A Climate Change Education

For most of September 2020, I was living the dichotomy of sheltering at home because of the pandemic, but also ready to flee any second as a result of the Bobcat Fire. We were in the evacuation warning zone for several weeks, with our most important stuff packed in plastic laundry hampers by the front door ready to grab on the run.

This is a sunrise photo from my front yard on September 9th, three days after the fire started.


On September 18th, Ruth Bader Ginsburg died.

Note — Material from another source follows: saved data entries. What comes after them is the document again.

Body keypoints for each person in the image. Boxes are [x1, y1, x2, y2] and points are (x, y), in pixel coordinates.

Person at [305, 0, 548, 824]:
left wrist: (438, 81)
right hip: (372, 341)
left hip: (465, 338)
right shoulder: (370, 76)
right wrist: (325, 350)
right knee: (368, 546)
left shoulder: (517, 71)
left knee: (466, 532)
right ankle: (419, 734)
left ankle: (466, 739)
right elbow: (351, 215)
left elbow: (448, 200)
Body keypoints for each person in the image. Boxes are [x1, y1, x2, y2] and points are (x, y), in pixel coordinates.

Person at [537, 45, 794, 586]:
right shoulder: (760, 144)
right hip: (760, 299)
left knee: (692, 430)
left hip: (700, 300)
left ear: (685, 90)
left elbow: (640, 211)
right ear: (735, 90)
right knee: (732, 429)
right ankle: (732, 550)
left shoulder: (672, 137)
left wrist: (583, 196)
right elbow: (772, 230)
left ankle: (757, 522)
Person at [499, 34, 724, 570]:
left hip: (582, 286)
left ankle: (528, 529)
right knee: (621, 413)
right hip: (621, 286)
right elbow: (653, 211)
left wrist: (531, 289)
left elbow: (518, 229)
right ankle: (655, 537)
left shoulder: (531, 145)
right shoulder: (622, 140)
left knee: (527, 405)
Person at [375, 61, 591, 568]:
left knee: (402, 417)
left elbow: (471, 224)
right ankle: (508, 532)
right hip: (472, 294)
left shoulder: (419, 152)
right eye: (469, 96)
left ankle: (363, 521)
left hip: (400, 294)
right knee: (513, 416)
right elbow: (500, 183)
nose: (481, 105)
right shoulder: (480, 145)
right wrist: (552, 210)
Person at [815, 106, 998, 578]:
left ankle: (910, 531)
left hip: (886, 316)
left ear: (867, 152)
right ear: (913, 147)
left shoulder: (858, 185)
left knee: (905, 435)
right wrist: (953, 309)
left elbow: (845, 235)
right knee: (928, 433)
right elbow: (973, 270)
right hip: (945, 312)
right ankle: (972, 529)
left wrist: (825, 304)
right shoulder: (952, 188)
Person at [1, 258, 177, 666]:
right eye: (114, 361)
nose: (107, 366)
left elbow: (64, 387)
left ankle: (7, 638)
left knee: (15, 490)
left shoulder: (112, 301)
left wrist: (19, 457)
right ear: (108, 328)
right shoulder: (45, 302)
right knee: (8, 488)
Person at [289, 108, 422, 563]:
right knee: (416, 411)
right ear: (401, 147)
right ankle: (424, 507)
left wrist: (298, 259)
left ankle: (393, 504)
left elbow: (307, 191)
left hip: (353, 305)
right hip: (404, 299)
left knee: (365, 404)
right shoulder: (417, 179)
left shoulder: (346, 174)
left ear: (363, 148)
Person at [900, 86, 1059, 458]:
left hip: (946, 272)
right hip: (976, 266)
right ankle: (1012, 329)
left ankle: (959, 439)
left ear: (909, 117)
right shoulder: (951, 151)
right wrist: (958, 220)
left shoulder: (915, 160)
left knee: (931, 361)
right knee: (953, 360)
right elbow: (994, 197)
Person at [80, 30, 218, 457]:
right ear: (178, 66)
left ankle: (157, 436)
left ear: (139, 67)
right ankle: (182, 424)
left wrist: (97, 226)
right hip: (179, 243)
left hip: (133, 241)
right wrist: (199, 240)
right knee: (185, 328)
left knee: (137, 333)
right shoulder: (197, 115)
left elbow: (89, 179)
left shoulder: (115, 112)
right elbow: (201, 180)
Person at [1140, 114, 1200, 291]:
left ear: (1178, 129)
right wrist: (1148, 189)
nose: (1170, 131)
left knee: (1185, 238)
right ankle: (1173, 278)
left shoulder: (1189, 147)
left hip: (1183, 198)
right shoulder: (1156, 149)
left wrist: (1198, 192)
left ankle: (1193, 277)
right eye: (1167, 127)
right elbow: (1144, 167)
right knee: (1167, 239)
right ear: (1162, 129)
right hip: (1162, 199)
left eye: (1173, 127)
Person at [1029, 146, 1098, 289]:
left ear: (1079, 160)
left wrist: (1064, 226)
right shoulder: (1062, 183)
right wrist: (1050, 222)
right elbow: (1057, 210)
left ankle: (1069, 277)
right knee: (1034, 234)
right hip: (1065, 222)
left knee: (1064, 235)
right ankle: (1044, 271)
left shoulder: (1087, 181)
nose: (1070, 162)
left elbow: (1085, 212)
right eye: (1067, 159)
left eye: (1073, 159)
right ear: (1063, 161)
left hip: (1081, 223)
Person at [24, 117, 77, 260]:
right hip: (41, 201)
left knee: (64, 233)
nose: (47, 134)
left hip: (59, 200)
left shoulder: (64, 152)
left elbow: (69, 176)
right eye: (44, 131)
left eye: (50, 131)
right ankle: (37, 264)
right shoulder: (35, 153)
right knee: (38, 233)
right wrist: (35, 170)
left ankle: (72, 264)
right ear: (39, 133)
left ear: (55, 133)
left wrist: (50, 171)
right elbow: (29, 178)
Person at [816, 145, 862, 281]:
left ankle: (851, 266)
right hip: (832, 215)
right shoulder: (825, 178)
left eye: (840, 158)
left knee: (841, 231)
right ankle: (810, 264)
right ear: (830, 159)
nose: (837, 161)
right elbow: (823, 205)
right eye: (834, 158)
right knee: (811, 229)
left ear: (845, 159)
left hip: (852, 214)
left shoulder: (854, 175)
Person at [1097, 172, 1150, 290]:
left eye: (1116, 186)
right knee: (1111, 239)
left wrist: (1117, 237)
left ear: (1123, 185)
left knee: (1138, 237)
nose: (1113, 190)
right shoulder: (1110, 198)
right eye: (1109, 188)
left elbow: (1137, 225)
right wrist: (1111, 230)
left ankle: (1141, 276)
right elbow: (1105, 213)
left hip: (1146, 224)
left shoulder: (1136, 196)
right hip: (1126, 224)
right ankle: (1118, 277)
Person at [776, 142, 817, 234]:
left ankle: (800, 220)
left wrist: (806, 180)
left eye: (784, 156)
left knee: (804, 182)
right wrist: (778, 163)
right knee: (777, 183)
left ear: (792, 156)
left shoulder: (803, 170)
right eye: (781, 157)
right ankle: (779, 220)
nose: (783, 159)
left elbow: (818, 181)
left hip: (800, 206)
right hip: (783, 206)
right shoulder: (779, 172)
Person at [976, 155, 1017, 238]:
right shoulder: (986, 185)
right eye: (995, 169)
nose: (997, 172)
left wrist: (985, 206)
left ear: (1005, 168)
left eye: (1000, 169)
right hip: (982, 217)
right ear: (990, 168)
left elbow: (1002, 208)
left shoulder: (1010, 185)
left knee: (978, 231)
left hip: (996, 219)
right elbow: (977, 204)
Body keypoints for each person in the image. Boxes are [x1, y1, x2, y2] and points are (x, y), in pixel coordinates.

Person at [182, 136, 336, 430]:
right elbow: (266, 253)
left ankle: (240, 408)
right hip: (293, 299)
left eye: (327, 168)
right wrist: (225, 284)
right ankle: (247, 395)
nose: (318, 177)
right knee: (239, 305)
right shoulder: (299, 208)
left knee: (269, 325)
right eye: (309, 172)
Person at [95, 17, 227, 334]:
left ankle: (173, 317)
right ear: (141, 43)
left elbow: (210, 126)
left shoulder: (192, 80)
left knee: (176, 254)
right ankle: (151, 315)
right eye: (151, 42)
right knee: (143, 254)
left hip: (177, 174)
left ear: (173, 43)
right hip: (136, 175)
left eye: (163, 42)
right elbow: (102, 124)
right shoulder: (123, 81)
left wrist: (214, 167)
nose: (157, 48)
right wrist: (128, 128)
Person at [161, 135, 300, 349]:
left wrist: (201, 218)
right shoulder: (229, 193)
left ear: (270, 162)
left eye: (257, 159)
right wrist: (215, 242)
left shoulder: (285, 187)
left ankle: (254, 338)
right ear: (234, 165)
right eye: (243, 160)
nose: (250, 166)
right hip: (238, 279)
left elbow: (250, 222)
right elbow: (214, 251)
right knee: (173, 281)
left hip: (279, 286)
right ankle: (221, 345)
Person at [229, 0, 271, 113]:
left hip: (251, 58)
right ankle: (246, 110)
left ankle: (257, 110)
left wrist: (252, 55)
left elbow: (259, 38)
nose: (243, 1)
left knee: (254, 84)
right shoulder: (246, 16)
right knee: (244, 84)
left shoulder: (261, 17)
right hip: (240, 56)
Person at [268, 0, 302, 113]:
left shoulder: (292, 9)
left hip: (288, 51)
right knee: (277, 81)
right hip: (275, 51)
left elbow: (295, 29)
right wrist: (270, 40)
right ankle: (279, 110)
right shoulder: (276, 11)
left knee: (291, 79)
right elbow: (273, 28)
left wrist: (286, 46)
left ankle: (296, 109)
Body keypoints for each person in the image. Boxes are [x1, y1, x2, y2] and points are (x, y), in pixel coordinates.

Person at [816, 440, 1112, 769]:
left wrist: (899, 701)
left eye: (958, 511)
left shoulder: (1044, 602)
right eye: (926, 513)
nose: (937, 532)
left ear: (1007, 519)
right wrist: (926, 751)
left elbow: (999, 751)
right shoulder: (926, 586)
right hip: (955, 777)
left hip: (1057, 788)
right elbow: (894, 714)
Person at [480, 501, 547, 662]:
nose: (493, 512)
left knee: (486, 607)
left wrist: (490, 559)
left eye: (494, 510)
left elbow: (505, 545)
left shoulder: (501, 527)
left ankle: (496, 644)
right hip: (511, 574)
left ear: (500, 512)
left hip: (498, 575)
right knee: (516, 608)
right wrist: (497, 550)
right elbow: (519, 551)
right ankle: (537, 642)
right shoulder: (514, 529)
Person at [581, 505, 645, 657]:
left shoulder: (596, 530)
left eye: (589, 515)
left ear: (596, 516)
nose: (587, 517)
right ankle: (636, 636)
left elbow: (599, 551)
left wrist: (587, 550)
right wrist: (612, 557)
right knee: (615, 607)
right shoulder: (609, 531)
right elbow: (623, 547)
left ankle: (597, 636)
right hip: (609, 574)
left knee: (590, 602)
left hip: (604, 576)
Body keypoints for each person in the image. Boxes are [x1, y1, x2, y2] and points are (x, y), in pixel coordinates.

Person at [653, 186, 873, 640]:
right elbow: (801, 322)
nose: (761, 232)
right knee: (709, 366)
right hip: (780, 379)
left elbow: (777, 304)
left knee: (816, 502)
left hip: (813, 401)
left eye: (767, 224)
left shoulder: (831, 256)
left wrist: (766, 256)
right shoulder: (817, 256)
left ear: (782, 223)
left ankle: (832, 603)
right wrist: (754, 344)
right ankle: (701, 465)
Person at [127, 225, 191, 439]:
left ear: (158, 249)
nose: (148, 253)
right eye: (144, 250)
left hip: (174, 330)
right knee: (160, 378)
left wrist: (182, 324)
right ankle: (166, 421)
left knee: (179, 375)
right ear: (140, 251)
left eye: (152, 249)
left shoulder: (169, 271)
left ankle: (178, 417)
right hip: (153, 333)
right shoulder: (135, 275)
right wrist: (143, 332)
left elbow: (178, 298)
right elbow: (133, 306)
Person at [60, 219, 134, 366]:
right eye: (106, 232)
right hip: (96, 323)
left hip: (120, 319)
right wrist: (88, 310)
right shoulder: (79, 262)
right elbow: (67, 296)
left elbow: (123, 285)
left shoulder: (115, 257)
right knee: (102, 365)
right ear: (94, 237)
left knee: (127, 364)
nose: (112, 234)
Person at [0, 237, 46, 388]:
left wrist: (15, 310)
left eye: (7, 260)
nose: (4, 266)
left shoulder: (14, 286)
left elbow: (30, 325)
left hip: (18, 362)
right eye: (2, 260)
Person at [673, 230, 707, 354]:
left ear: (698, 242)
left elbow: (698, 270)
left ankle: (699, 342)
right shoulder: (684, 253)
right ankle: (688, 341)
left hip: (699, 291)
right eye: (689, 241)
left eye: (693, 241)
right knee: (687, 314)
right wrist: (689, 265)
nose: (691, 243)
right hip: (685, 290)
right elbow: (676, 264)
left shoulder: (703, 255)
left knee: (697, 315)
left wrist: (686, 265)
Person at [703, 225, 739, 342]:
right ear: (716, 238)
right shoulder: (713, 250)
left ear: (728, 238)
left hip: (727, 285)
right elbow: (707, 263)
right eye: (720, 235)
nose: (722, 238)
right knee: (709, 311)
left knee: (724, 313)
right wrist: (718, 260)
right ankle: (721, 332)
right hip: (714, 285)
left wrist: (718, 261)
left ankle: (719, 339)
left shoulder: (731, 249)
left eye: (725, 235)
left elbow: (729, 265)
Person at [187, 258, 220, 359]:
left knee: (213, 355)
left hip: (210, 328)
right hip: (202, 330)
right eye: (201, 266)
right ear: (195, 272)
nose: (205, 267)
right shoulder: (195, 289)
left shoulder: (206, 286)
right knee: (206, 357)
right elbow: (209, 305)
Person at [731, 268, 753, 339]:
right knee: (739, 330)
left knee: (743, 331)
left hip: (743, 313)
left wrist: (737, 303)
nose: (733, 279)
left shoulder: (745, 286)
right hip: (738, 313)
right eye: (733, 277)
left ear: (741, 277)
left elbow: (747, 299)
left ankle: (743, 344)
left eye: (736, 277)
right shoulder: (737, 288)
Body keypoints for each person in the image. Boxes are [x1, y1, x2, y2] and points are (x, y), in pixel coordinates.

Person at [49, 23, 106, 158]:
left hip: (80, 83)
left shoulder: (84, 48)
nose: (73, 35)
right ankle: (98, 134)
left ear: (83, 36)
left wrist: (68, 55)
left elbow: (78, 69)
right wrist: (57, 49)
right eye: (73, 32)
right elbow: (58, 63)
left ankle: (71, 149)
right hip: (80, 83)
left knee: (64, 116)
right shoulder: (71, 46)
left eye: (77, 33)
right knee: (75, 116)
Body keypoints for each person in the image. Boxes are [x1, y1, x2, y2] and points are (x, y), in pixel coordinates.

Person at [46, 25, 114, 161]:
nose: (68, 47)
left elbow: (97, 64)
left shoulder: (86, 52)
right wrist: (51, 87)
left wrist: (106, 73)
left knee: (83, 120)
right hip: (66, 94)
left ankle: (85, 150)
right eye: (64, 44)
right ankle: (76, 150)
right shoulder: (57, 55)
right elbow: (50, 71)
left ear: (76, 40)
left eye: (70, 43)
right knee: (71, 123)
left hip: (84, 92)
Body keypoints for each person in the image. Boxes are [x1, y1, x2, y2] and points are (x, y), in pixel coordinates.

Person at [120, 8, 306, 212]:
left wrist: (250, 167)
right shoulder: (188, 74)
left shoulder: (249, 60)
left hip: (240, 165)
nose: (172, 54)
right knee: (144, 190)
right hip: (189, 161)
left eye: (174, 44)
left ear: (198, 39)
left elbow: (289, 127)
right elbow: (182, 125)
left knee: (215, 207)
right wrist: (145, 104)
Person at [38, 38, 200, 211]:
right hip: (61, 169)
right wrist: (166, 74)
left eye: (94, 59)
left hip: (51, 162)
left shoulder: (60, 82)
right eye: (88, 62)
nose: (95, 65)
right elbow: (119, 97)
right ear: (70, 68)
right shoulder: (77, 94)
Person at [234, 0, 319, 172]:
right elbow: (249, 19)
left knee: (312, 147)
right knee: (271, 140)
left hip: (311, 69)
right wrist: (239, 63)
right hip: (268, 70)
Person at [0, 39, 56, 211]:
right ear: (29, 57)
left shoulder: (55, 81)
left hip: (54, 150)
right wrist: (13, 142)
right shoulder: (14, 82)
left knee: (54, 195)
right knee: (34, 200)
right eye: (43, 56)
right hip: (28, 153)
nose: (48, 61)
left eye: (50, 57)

On September 19th, I saw this prescient tweet:


(Not that I've ever thought I would be a billionaire. And calling myself a potential refugee would be insulting, given my inherent privilege. But I sure as hell was at risk of climate change displacement at that moment, so it resonated.)


On September 24th, the evacuation order was lifted.


On September 25th, it was my 45th birthday.


Somewhere amid all this upheaval, I realized that I don't know anything about climate change. I understand it on a very surface level; I've read the occasional news story and seen a couple of documentaries. And that isn't sufficient. So I'm holding myself accountable here to get educated and share resources in 2021. (I know, I know, middle aged white woman gets belatedly outraged about something, so she reads a book. I'll try to take it beyond that.)


On December 18th — five days ago — the Bobcat Fire was declared fully contained.


We're still sheltering at home because of the pandemic.